12. De rechtbank ziet in het voorgaande aanleiding voor een proceskostenveroordeling.
Deze wordt met toepassing van het Besluit proceskosten bestuursrecht begroot op € 1.674,- (1 punt voor het beroepschrift, 1 punt voor het verschijnen ter zitting, met een waarde van
€ 837,- per punt en wegingsfactor 1).

Beslissing

De rechtbank:
- verklaart het beroep gegrond;
- vernietigt het bestreden besluit;
- draagt verweerder op om opnieuw op de aanvraag te beslissen;
- veroordeelt verweerder in de proceskosten van eiser, begroot op € 1.674,-.
Deze uitspraak is gedaan door mr.
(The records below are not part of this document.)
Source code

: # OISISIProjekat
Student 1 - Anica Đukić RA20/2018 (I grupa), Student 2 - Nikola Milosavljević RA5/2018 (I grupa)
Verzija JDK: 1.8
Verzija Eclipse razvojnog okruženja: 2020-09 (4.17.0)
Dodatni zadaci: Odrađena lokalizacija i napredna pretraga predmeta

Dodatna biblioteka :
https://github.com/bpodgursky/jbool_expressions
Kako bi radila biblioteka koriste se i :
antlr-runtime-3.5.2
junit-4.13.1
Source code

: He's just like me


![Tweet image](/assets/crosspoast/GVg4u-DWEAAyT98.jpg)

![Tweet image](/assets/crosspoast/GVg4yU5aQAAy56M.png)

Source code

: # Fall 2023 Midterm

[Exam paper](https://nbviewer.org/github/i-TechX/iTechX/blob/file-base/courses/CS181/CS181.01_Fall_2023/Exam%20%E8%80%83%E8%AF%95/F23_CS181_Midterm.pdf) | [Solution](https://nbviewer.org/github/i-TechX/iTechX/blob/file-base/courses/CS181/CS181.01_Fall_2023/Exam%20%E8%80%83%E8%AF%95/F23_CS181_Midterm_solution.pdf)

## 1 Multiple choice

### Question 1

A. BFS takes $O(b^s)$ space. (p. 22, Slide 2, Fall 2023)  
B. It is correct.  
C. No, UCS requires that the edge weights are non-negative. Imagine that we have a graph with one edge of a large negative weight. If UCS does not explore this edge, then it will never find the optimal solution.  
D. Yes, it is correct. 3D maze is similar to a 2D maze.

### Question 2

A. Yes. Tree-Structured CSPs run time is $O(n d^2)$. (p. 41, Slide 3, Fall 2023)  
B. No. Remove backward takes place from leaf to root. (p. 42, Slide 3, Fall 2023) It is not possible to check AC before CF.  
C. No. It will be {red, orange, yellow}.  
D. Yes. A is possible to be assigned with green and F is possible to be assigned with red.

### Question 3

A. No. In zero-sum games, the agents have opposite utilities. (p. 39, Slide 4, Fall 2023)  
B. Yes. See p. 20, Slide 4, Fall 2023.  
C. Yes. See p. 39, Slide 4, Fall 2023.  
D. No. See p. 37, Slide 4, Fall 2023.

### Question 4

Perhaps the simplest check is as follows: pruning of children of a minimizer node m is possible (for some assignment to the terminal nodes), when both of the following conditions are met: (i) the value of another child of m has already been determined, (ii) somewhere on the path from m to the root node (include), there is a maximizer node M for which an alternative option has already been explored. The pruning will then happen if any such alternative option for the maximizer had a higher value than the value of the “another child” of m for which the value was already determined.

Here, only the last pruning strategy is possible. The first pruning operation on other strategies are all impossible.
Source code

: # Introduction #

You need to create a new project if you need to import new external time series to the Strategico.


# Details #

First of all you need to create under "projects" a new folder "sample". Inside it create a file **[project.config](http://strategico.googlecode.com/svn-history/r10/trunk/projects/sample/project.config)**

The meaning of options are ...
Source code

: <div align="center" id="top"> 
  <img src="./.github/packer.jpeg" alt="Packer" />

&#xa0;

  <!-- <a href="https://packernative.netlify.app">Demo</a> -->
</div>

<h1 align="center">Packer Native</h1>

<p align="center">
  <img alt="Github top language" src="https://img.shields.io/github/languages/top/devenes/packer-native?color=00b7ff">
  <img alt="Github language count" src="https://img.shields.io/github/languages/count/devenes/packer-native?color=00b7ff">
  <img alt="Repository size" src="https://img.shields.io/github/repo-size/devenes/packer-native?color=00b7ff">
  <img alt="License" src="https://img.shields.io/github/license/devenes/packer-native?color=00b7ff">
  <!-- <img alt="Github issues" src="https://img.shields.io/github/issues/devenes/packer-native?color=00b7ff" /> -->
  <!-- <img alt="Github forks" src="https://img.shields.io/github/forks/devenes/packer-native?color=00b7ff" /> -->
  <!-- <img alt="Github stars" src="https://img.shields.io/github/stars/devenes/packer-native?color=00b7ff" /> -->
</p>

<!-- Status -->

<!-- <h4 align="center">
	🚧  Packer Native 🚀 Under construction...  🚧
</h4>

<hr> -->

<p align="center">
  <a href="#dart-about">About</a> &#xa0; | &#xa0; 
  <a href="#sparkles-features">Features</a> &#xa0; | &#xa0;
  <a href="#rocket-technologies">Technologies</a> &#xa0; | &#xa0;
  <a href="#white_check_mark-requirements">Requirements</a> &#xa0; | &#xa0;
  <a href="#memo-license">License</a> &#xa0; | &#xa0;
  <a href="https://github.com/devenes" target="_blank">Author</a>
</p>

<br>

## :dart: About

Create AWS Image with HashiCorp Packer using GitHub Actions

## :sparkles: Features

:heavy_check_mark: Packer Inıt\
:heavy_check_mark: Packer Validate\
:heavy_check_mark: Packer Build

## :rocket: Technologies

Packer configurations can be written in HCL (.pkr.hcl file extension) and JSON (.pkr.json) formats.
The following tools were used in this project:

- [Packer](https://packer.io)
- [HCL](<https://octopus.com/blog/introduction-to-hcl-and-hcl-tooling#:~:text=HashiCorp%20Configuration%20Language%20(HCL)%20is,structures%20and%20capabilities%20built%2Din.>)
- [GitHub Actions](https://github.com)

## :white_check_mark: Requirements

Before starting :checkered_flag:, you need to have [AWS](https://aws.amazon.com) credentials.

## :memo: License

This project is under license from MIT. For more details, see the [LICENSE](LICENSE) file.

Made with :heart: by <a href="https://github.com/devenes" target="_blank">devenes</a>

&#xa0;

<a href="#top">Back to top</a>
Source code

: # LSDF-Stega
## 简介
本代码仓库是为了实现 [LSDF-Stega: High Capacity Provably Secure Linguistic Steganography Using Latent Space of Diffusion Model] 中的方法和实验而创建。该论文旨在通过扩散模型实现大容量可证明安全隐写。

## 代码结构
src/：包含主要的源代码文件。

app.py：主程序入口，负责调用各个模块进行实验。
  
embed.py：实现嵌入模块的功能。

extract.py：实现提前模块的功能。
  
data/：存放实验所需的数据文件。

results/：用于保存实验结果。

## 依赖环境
C.T.C. Wijsman, rechter, in aanwezigheid van mr. M.W. Venderbos, griffier.
De uitspraak is uitgesproken in het openbaar en bekendgemaakt op:
Rechtsmiddel
Tegen deze uitspraak kan hoger beroep worden ingesteld bij de Afdeling bestuursrechtspraak van de Raad van State binnen één week na de dag van bekendmaking.